German auto giant Volkswagen has now put an exclamation point on this trend with its announcement that it will locate its new car plant in Chattanooga, TN. VW closed its last US plant, in Pennsylvania, in 1988.
The increasing cost of European car production was cited as a major factor in VW’s decision to locate its new plant in the U.S. The Tennessee site was declared the victor after an intense competition with locations in Alabama and Michigan.
VW’s move is expected to pump more than $1 billion into Tennessee’s coffers. ”This project will have a significant impact on the economy of Tennessee and the region for decades to come,” Gov. Phil Bredesen declared in announcing the news.
Tennessee officials are predicting that the arrival of Volkswagon eventually may put the state in position to become the overall leader in U.S. car production in coming years.
When it is fully operational in 2011, the new plant will employ 2,000 people directly as well as offering business to hundreds of suppliers. The new facility will eventually have an annual capacity of 150,000 vehicles and will be used to build a new midsized vehicle for the U.S. market.

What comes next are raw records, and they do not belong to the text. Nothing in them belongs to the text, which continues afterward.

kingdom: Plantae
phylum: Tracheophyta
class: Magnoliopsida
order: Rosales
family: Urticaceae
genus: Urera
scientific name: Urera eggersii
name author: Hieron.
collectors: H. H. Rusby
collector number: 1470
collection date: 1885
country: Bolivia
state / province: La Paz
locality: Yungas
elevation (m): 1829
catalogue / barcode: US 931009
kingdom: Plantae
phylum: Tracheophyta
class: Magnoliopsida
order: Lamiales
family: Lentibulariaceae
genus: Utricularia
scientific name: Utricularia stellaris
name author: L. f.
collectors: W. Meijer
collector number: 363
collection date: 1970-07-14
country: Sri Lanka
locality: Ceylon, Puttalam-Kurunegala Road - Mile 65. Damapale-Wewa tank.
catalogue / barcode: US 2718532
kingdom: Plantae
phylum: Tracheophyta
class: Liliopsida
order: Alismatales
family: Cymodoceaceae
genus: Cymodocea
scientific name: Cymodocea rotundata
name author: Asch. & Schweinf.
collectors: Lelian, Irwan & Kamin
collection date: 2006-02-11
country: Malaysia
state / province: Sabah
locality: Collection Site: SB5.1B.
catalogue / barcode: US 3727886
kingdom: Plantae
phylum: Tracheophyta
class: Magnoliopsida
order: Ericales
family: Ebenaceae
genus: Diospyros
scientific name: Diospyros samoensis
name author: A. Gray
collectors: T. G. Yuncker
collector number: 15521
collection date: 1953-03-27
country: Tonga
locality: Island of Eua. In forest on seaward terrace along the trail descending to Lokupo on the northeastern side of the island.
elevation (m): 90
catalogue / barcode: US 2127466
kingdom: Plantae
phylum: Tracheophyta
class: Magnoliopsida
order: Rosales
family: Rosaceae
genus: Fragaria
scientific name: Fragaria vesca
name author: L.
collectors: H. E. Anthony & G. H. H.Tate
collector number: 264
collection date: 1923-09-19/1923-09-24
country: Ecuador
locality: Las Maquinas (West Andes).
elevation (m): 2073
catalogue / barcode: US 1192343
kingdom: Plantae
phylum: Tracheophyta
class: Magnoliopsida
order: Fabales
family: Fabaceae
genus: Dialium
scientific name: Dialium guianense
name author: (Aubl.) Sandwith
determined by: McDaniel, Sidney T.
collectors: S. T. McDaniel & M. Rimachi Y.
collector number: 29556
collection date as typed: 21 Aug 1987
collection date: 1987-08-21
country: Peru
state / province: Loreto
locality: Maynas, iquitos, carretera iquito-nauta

VW said its decision also was based on a range of factors including financial incentives offered by the state linked to job creation, investment and training.
Currency exchange rate fluctuations—the euro is now worth almost $1.60—in the past two years have made European carmakers look for cheaper production solutions. VW also is building plants in India and Russia.
So perhaps all those reports of the impending demise of U.S. auto manufacturing you’ve been reading in recent years were a bit premature.